The stocktank ("farm pond," for furriners) is MUCH smaller than it was a week or so ago. It is obviously down to where the bottom is almost level, so that I doubt it is more than a few inches deep. You can see the silt-flats a fraction of an inch underwater stretching out some feet from the margin.

If we fail to get enough rain to create some runoff, I think it will not last more than another week. And rain remains unlikely. There are 10% and 20% chances of thunderstorms listed in the weekend forecast, but the meteorologist's discussions indicates that he thinks he will be taking them out as the week progresses, if the models continue to run as he expects. West of us it may rain. To the north, in Oklahoma and the plains states, it is quite likely to. Here -- not so much.
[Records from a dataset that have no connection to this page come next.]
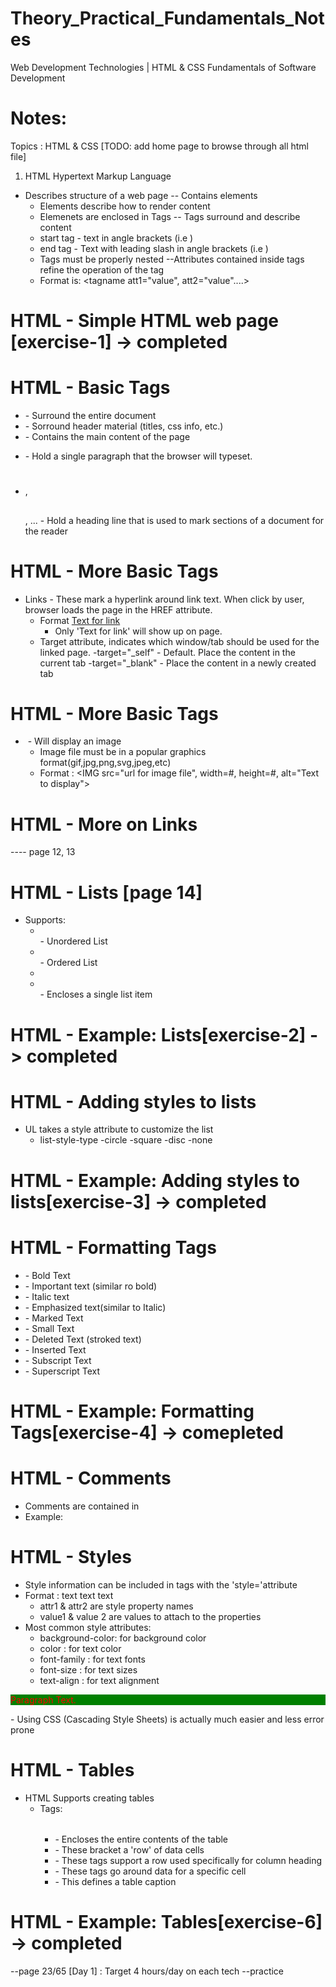 # Theory_Practical_Fundamentals_Notes
Web Development Technologies | HTML &amp; CSS Fundamentals of Software Development

# Notes:
Topics : HTML & CSS [TODO: add home page to browse through all html file]

1. HTML
Hypertext Markup Language
- Describes structure of a web page
-- Contains elements
    - Elements describe how to render content
    - Elemenets are enclosed in Tags
-- Tags surround and describe content
    - start tag - text in angle brackets (i.e <body>)
    - end tag - Text with leading slash in angle brackets (i.e </body>)
    - Tags must be properly nested
--Attributes contained inside tags refine the operation of the tag
    - Format is: <tagname att1="value", att2="value"....>

# HTML - Simple HTML web page [exercise-1] -> completed

# HTML - Basic Tags
- <html></html> - Surround the entire document
- <head></head> - Sorround header material (titles, css info, etc.)
- <body></body> - Contains the main content of the page
- <p></p> - Hold a single paragraph that the browser will typeset.
- <h1></h1>, <h2></h2>, ... - Hold a heading line that is used to mark sections of a document for the reader

# HTML - More Basic Tags
- Links - These mark a hyperlink around link text. When click by user, 
browser loads the page in the HREF attribute.
    - Format <A HREF="url target">Text for link</A>
        - Only 'Text for link' will show up on page.
    - Target attribute, indicates which window/tab should be used for the linked page.
        -target="_self" - Default. Place the content in the current tab
        -target="_blank" - Place the content in a newly created tab

# HTML - More Basic Tags
- <IMG> - Will display an image
    - Image file must be in a popular graphics format(gif,jpg,png,svg,jpeg,etc)
    - Format :
    <IMG src="url for image file", width=#, height=#, alt="Text to display">

# HTML - More on Links
---- page 12, 13

# HTML - Lists [page 14]
- Supports:
    - <UL></UL> - Unordered List
    - <OL></OL>  - Ordered List
    - <LI></LI>  - Encloses a single list item

# HTML - Example: Lists[exercise-2] -> completed

# HTML - Adding styles to lists
- UL takes a style attribute to customize the list
    - list-style-type
        -circle
        -square
        -disc
        -none

# HTML - Example: Adding styles to lists[exercise-3] -> completed

# HTML - Formatting Tags
- <b></b>   - Bold Text
- <strong></strong> - Important text (similar ro bold)
- <i></i>   - Italic text
- <em></em>  - Emphasized text(similar to Italic)
- <mark></mark> - Marked Text
- <small></small>   - Small Text
- <del></del>   - Deleted Text (stroked text)
- <ins></ins>   - Inserted Text
- <sub></sub>   - Subscript Text
- <sup></sup>   - Superscript Text

# HTML - Example: Formatting Tags[exercise-4] -> comepleted

# HTML - Comments
- Comments are contained in <!--    -->
- Example:
    <!-- This is a comment and does not affect rendering of the page -->


# HTML - Styles
- Style information can be included in tags with the 'style='attribute
- Format : <tag style="attr1:value1; attr2:value2"> text text text </tag>
    - attr1 & attr2 are style property names
    - value1 & value 2 are values to attach to the properties
- Most common style attributes:
    - background-color: for background color
    - color : for text color
    - font-family : for text fonts
    - font-size : for text sizes
    - text-align : for text alignment
<p style="background-color:green; color:red"> Paragraph Text. </p>
- Using CSS (Cascading Style Sheets) is actually much easier and less error prone

# HTML - Tables
- HTML Supports creating tables
    - Tags:
       - <table></table>    - Encloses the entire contents of the table
       - <tr></tr>          - These bracket a 'row' of data cells
       - <th></th>          - These tags support a row used specifically for column heading
       - <td></td>          - These tags go around data for a specific cell
       - <caption>          - This defines a table caption

# HTML - Example: Tables[exercise-6] -> completed

--page 23/65 [Day 1] : Target 4 hours/day on each tech
--practice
I saw the heron circling over me, crying out a deep "cro-o-o-oak," but I was unable to catch a picture of it, only of tracks in the mud.





I attempted to stride across the end of the pond to get a measure, assuming that where the large cracks were was dry mud. Wrong.







The pond is surrounded by a pattern of deep fissures. The clay of this lower level of the bed is obviously extremely sensitive to drying, and begins to shrink, opening huge cracks, while still pretty soft.



Saturday, October 01, 2011

goodbye to a tree


Last April, the oak tree that has framed the view on the back deck at 711 for forty years fell down. Remarkably, it damaged nothing vital. The railing next to it was smashed, and the corner of the deck bench broken. It brought down the remaining bit of the fiberglass awning, and the clothesline was pulled off the wall, without damaging the wall.

Chuck, who worked for an outfit that contracted with powerlines to cut trees, agreed to cut it up and get it off the deck. He and Eddie got the upper branches cut and freed the oak tree to the east that they were resting on. And he made a few little tentative cuts in the trunk, but never did any more. Then he and Kristin moved out without notice. And the tree lay there, all summer in the 100° heat, drying out.


This morning, with just the little 16" chainsaw, all by himself, Eddie cut it into sections and rolled them off the deck. Here he poses in well-deserved triumph.

There's a good deal of winter heat there, before I finally say goodbye to the tree completely. And considerable work still to split the sections into burnable pieces. But that was a really fine morning's work!